*** Opening of DATA UNDER STUDY ***

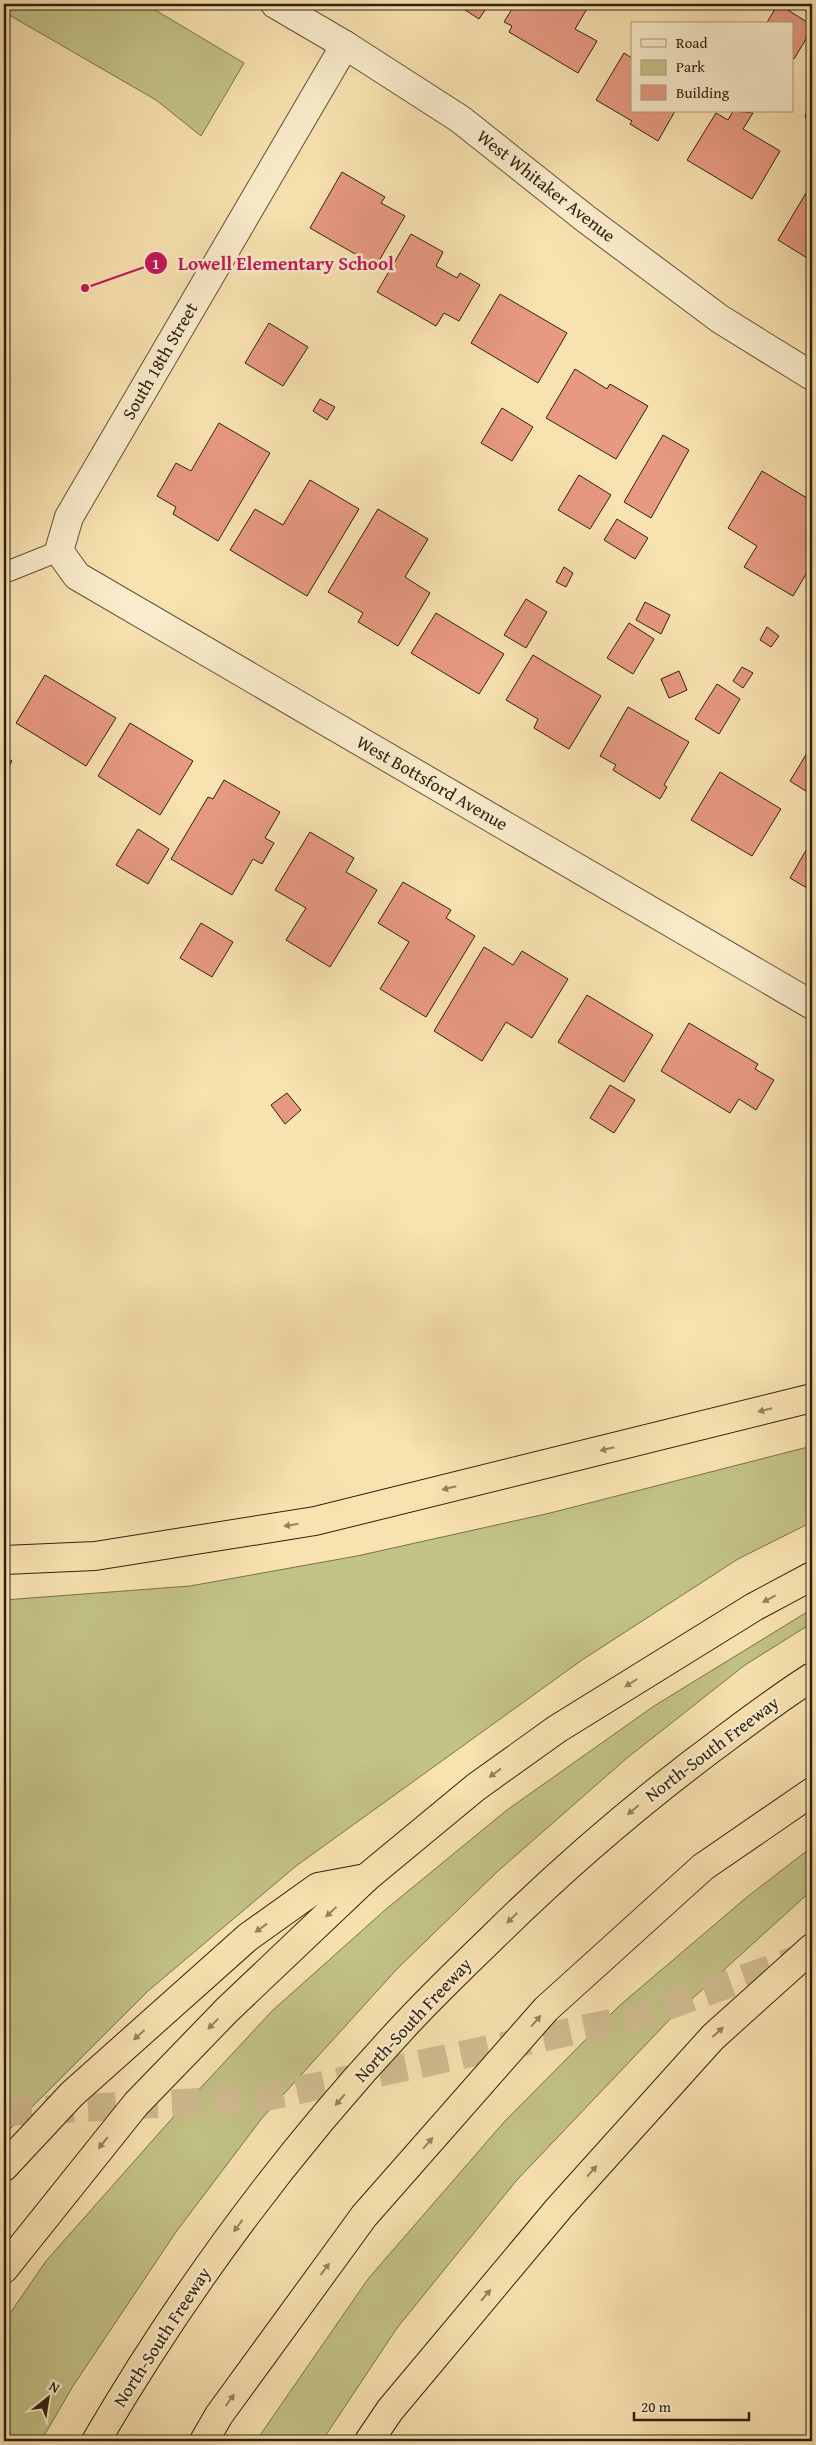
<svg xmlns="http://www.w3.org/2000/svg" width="816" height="2445" font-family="'Gentium Book Plus',serif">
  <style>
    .green { fill: #c3c287; stroke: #78724c }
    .building { fill: #e79981; stroke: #2e2210 }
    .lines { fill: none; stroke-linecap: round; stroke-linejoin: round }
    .motorway-tunnel { stroke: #d0bc90; stroke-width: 28; stroke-dasharray: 28 14; stroke-linecap: butt }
    .service-casing { stroke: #605238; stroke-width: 22 }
    .minor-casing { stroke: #605238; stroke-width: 30 }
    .motorway-casing { stroke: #2e2210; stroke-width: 30 }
    .service { stroke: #faeccc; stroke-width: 20 }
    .minor { stroke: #faeccc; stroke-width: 28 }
    .motorway { stroke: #f8e2b0; stroke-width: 28 }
    .oneway { fill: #938260 }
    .labels { text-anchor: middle; stroke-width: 5; stroke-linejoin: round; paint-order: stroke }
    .street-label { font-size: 18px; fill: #2e2210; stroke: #faeccc }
    .leader { fill: none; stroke: #c2185b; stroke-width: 2 }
    .callout-dot { fill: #c2185b; stroke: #faeccc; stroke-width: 2 }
    .mark-label { font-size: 15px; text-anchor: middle; font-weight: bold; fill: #fff }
    .callout-label { font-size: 19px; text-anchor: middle; font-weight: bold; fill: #c2185b; stroke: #faeccc; stroke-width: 5; stroke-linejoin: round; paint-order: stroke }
  </style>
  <rect width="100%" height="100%" fill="#f8e2b0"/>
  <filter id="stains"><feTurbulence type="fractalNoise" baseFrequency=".004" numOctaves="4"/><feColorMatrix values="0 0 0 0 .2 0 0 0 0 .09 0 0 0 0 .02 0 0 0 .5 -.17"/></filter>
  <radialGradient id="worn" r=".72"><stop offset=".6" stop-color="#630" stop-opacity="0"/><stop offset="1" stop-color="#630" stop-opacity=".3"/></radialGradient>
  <g class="green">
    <polygon points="4,4 145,4 244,63 201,136 156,100 4,12"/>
    <polygon points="812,1446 812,1522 738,1559 582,1660 296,1866 148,1991 4,2135 4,1600 190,1586 357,1556 550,1513"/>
    <polygon points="812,1609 812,1623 745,1665 627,1758 498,1871 397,1969 262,2118 176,2232 73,2386 41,2441 4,2441 4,2322 46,2261 168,2123 272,2011 385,1910 507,1810 654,1706"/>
    <polygon points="812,1847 812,1890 672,2017 516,2181 397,2328 322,2441 256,2441 368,2279 504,2122 619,2006 747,1897"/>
  </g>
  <g class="building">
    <polygon points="456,4 489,4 479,19"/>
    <polygon points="515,4 581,4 588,7 575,29 597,41 578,73 509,32 512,26 504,22"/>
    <polygon points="778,4 812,25 812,29 794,59 792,58 792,24 766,24"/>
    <polygon points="624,53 632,58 632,111 675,111 658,141 630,124 632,121 596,100"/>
    <polygon points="812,97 812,120 805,117"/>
    <polygon points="733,111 753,113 743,129 780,151 752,199 687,160 716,113 728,120"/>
    <polygon points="342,172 385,197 381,203 405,216 376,266 310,228"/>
    <polygon points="809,188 812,190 812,261 778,240"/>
    <polygon points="411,234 443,252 436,266 457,278 460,273 480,285 459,321 444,313 436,326 377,292"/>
    <polygon points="500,294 567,333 538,383 471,343"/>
    <polygon points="269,323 308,347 283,386 245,363"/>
    <polygon points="575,369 607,389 610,384 648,406 616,459 546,418"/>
    <polygon points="320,399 335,407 327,420 313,411"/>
    <polygon points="502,408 533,427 512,461 481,443"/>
    <polygon points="219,423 270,453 218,541 173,514 176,507 157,496 176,463 191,471"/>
    <polygon points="663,435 689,450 651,518 624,502"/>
    <polygon points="762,471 812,501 812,564 793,596 744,567 757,546 728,528"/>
    <polygon points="579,475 611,495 590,529 558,510"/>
    <polygon points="310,480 359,509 307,596 230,550 255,509 283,525"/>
    <polygon points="378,509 428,539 405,577 430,593 398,646 358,622 363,613 328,592"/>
    <polygon points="617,519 648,538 635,559 604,540"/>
    <polygon points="564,567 573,573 566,587 556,582"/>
    <polygon points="526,599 547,612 526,648 504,635"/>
    <polygon points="645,602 670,615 661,634 636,620"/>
    <polygon points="436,613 504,654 479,694 411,653"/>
    <polygon points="629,623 654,639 633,674 607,658"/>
    <polygon points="767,627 779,636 771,647 760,640"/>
    <polygon points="533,655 601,696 569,749 534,728 538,719 506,700"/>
    <polygon points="742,667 753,673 743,688 733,681"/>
    <polygon points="679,671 687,690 669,698 661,679"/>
    <polygon points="45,675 116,718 86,766 16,723"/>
    <polygon points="717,684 740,699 719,734 695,719"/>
    <polygon points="628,707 689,742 664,785 667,787 660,799 613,770 616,765 600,756"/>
    <polygon points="130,723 193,761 160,815 98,776"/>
    <polygon points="812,745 812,795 790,781"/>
    <polygon points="4,756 12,761 4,775"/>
    <polygon points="720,772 781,809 752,856 691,820"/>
    <polygon points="224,780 280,812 265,838 274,843 262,864 253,859 232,895 171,859 208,797 213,799"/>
    <polygon points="138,829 169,849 148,884 116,865"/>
    <polygon points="310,832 354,858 346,872 377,890 330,967 286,940 306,908 275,890"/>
    <polygon points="812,840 812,891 790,878"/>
    <polygon points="403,882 451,910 446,918 475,936 426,1017 380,989 409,942 378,923"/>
    <polygon points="201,923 233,942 212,977 180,958"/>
    <polygon points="484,947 513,965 522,951 568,979 532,1038 506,1022 482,1061 434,1031"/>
    <polygon points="587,995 653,1035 624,1082 558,1042"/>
    <polygon points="689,1023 758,1064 755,1069 774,1080 756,1110 739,1099 730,1113 661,1071"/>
    <polygon points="610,1085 635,1100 614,1133 590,1118"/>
    <polygon points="287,1093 301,1110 285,1124 271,1105"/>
  </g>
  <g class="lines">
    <polyline class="motorway-tunnel" points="4,2112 257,2099 634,2018 801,1958"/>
    <defs>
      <polyline id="service" points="4,573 59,551"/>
      <g id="minor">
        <polyline points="275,4 345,45 460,119 586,219 720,319 812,376"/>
        <polyline points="345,45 69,517 59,551 77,576 812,1005"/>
      </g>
      <g id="motorway">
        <polyline points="4,1560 95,1556 315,1521 812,1398"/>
        <polyline points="4,2167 72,2094 248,1937 318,1887 366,1878"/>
        <polyline points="4,2269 136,2104 227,2010 366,1878 476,1787 557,1729 754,1607 812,1576"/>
        <path d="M 96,2441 C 183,2292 288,2150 406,2024 C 433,1995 463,1966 492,1938 C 565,1866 643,1799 726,1738 C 754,1717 782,1696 812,1677"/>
        <polyline points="204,2441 219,2415 364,2216 546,2009 703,1867 812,1792"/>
        <polyline points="369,2441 390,2410 559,2208 713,2037 812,1948"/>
      </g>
    </defs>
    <use href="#service" class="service-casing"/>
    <use href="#minor" class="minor-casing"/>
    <use href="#motorway" class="motorway-casing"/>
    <use href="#service" class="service"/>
    <use href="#minor" class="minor"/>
    <use href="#motorway" class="motorway"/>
  </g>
  <defs><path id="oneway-solid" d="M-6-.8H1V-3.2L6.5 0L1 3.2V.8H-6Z" transform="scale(1.25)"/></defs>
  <g class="oneway">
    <use href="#oneway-solid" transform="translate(765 1410) rotate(166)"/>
    <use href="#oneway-solid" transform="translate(607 1449) rotate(166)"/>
    <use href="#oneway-solid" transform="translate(449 1488) rotate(166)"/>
    <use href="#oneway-solid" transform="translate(291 1525) rotate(171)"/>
    <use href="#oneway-solid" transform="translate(769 1599) rotate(152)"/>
    <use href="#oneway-solid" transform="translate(631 1683) rotate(148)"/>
    <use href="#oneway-solid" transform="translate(495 1773) rotate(144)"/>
    <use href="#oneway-solid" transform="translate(633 1810) rotate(140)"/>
    <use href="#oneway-solid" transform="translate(331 1912) rotate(137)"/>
    <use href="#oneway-solid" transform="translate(512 1918) rotate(135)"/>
    <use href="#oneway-solid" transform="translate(261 1928) rotate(144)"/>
    <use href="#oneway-solid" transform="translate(536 2021) rotate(-49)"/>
    <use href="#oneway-solid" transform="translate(213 2024) rotate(134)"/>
    <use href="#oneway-solid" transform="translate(718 2032) rotate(-42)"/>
    <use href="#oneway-solid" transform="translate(139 2035) rotate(138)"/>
    <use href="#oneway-solid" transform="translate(340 2100) rotate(130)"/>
    <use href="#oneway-solid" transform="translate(103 2143) rotate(129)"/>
    <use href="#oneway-solid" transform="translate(428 2143) rotate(-49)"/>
    <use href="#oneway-solid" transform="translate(592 2171) rotate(-48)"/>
    <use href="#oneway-solid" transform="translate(238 2226) rotate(126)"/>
    <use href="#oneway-solid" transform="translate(325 2269) rotate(-54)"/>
    <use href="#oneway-solid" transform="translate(486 2295) rotate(-50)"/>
    <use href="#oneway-solid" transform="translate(230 2400) rotate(-54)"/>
  </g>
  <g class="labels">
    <g class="street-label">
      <text transform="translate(546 186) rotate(38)" y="6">West Whitaker Avenue</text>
      <text transform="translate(160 361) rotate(-60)" y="6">South 18th Street</text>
      <text transform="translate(432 783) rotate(30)" y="6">West Bottsford Avenue</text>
      <text transform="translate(712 1749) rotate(-37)" y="6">North-South Freeway</text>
      <text transform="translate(413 2020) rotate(-47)" y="6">North-South Freeway</text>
      <text transform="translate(162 2337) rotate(-57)" y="6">North-South Freeway</text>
    </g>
  </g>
  <path class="leader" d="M85 288L156 263"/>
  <g class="callout-dot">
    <circle cx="85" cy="288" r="5"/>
    <circle cx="156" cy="263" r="12"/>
  </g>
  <g class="mark-label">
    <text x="156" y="269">1</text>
  </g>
  <g class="callout-label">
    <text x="286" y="270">Lowell Elementary School</text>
  </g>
  <rect width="816" height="2445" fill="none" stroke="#f8e2b0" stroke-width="20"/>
  <rect x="5" y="5" width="806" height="2435" fill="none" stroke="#2e2210" stroke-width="2.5"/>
  <rect x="10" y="10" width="796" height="2425" fill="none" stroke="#2e2210"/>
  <rect x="631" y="22" width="162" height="90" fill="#faeccc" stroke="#a89b81"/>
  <rect x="641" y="39" width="25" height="8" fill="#faeccc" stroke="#a89b81"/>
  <text x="676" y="48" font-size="15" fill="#2e2210">Road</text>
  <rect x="641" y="60" width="25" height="15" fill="#c3c287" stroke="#a89b81"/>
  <text x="676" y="72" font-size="15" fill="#2e2210">Park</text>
  <rect x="641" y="85" width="25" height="15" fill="#e79981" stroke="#a89b81"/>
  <text x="676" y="98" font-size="15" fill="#2e2210">Building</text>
  <g transform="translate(48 2398) rotate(30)" stroke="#faeccc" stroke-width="4" paint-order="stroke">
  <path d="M0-4L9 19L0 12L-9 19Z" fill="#2e2210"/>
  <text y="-8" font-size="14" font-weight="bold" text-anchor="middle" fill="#2e2210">N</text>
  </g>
  <path d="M634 2412v8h115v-8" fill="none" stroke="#2e2210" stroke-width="2.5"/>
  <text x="641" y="2412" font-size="15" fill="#2e2210" stroke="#faeccc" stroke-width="4" paint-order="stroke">20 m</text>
  <rect width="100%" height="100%" filter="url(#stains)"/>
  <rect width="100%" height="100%" fill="url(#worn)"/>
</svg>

*** Close of DATA UNDER STUDY ***

■ WHAT IS NEEDED
Every line of the listing that holds the word "lines" is to be found and copied.

■ ANSWER SECTION
    .lines { fill: none; stroke-linecap: round; stroke-linejoin: round }
  <g class="lines">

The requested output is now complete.